Explore the material:
#1 Which people does the court opinion name? List each one by name.
#2 Does each statement agree with the court opinion? Answer yes or no for each, and quote the words that decide it. (a) The opinion was filed on September 26, 1969. (b) The statute covers minors 16 years of age or over. (c) When the Juvenile Court judge objects to removing a case, the matter goes to the chief judge of the circuit.
#3 From the court opinion, extract the passage starting with "OPINION FILED SEPTEMBER" and going on through "POMPEY, Judge, presiding.".

Provided text:
OPINION FILED SEPTEMBER 26, 1969.
THE PEOPLE OF THE STATE OF ILLINOIS, APPELLEE,
WILLIE JILES ET AL., APPELLANTS.
APPEAL from the Circuit Court of Cook County, the Hon. MAURICE
D. POMPEY, Judge, presiding.
MR. JUSTICE SCHAEFER DELIVERED THE OPINION OF THE COURT:
This case is here on appeal from orders entered in the juvenile division of the circuit court of Cook County which dismissed delinquency petitions that had been filed against the respondents, Willie Jiles and Lamont Arrington. The orders were entered after a hearing before a judge of the juvenile division upon the motion of the State's Attorney, who sought dismissal of the delinquency petitions so that the respondents could be prosecuted criminally.
The respondents attack the constitutionality of the statute which governs the transfer of cases from the juvenile division of the circuit court to the criminal division. They argue that it fails to afford intelligible guidance to the judge or to the parties involved as to the issues to be decided and the allocation of the burden of proof, and that it is an invalid delegation of legislative power since it fails to provide adequate standards. They also attack the statute upon the ground that it is so vague and ambiguous as to violate the equal protection and due process clauses of the fourteenth amendment to the constitution of the United States.
The relevant provisions of the governing statute, section 2-7 of the Juvenile Court Act, are:
"(3) If a petition alleges commission by a minor 13 years of age or over of an act which constitutes a crime under the laws of this State, the State's Attorney shall determine the court in which that minor is to be prosecuted; however, if the Juvenile Court judge objects to the removal of a case from the jurisdiction of the Juvenile Court, the matter shall be referred to the chief judge of the circuit for decision and disposition. If criminal proceedings are instituted, the petition shall be dismissed insofar as the act or acts involved in the criminal proceedings are concerned. Taking of evidence in an adjudicatory hearing in any such case is a bar to criminal proceedings based upon the conduct alleged in the petition.

Raw data:

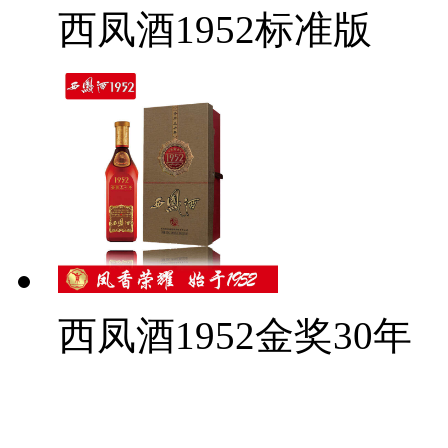
西凤酒1952标准版
西凤酒1952金奖30年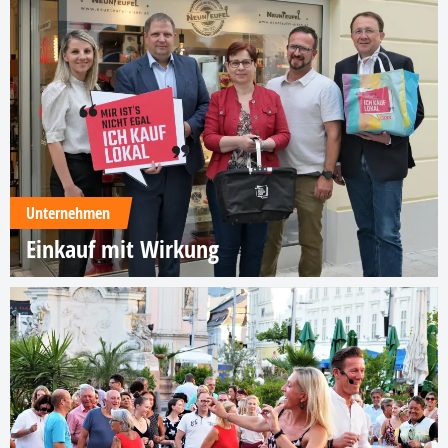
Unternehmen
Einkauf mit Wirkung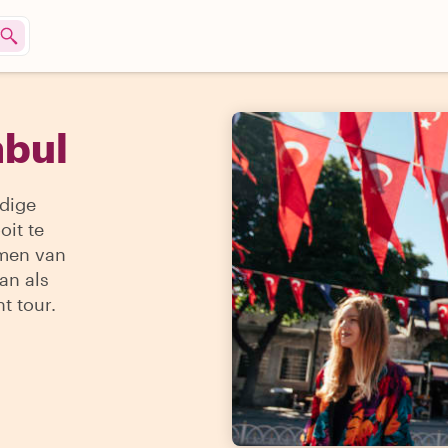
nbul
ndige
oit te
imen van
an als
t tour.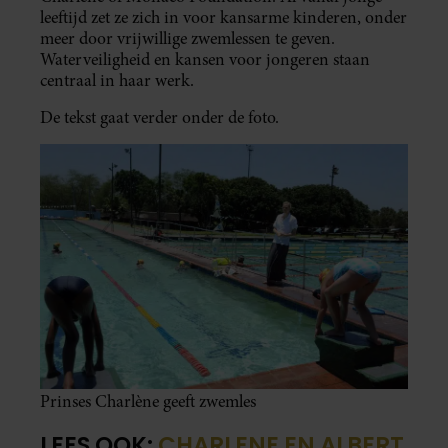
leeftijd zet ze zich in voor kansarme kinderen, onder
meer door vrijwillige zwemlessen te geven.
Waterveiligheid en kansen voor jongeren staan
centraal in haar werk.
De tekst gaat verder onder de foto.
Prinses Charlène geeft zwemles
LEES OOK:
CHARLENE EN ALBERT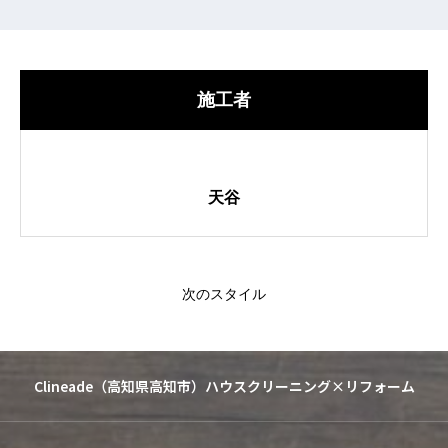
施工者
天谷
次のスタイル
Clineade（高知県高知市）ハウスクリーニング×リフォーム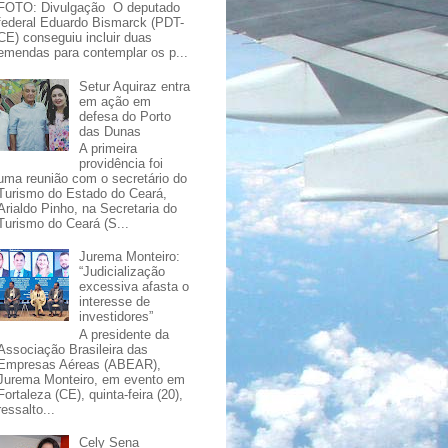
FOTO: Divulgação O deputado
federal Eduardo Bismarck (PDT-
CE) conseguiu incluir duas
emendas para contemplar os p...
Setur Aquiraz entra
em ação em
defesa do Porto
das Dunas
A primeira
providência foi
uma reunião com o secretário do
Turismo do Estado do Ceará,
Arialdo Pinho, na Secretaria do
Turismo do Ceará (S...
Jurema Monteiro:
“Judicialização
excessiva afasta o
interesse de
investidores”
A presidente da
Associação Brasileira das
Empresas Aéreas (ABEAR),
Jurema Monteiro, em evento em
Fortaleza (CE), quinta-feira (20),
ressalto...
Cely Sena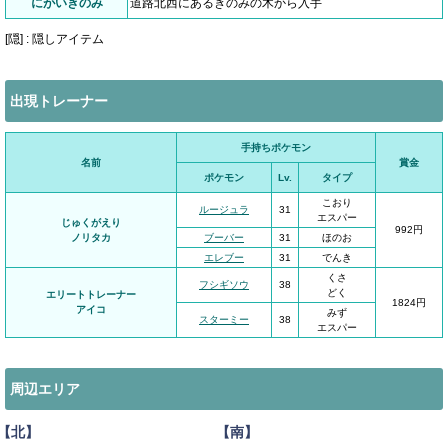
にがいきのみ
道路北西にあるきのみの木から入手
[隠] : 隠しアイテム
出現トレーナー
手持ちポケモン
名前
賞金
ポケモン
Lv.
タイプ
こおり
ルージュラ
31
エスパー
じゅくがえり
992円
ノリタカ
ブーバー
31
ほのお
エレブー
31
でんき
くさ
フシギソウ
38
どく
エリートトレーナー
1824円
アイコ
みず
スターミー
38
エスパー
周辺エリア
【北】
【南】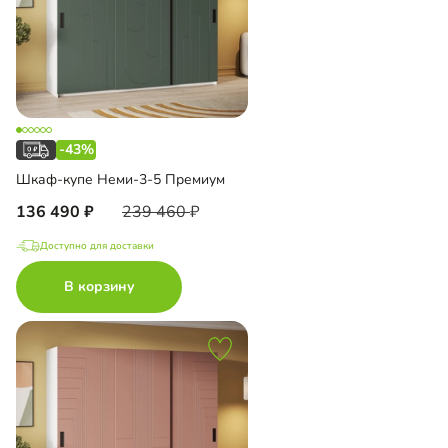
-43%
Шкаф-купе Неми-3-5 Премиум
136 490
239 460
Доступно для доставки
В корзину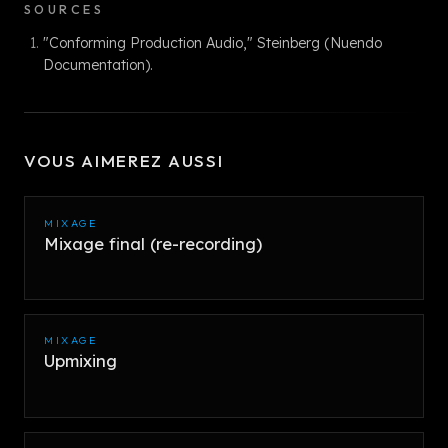
SOURCES
"Conforming Production Audio," Steinberg (Nuendo
Documentation).
VOUS AIMEREZ AUSSI
MIXAGE
Mixage final (re-recording)
MIXAGE
Upmixing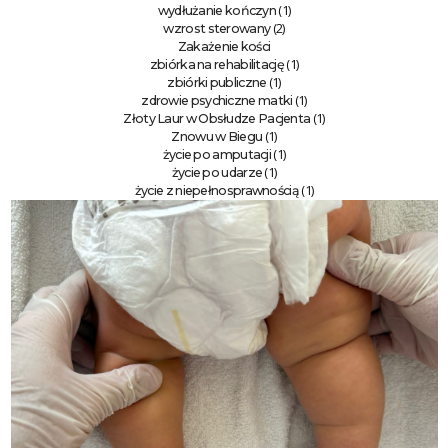
(1)
wydłużanie kończyn
(2)
wzrost sterowany
Zakażenie kości
(1)
zbiórka na rehabilitację
(1)
zbiórki publiczne
(1)
zdrowie psychiczne matki
(1)
Złoty Laur w Obsłudze Pacjenta
(1)
Znowu w Biegu
(1)
życie po amputacji
(1)
życie po udarze
(1)
życie z niepełnosprawnością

Task-by-task outputs:
#1
Willie Jiles
Lamont Arrington
Maurice D. Pompey
Schaefer

#2
(a) Yes: "OPINION FILED SEPTEMBER 26, 1969."
(b) No: "a minor 13 years of age or over"
(c) Yes: "the matter shall be referred to the chief judge of the circuit for decision and disposition"

#3
OPINION FILED SEPTEMBER 26, 1969.
THE PEOPLE OF THE STATE OF ILLINOIS, APPELLEE,
WILLIE JILES ET AL., APPELLANTS.
APPEAL from the Circuit Court of Cook County, the Hon. MAURICE
D. POMPEY, Judge, presiding.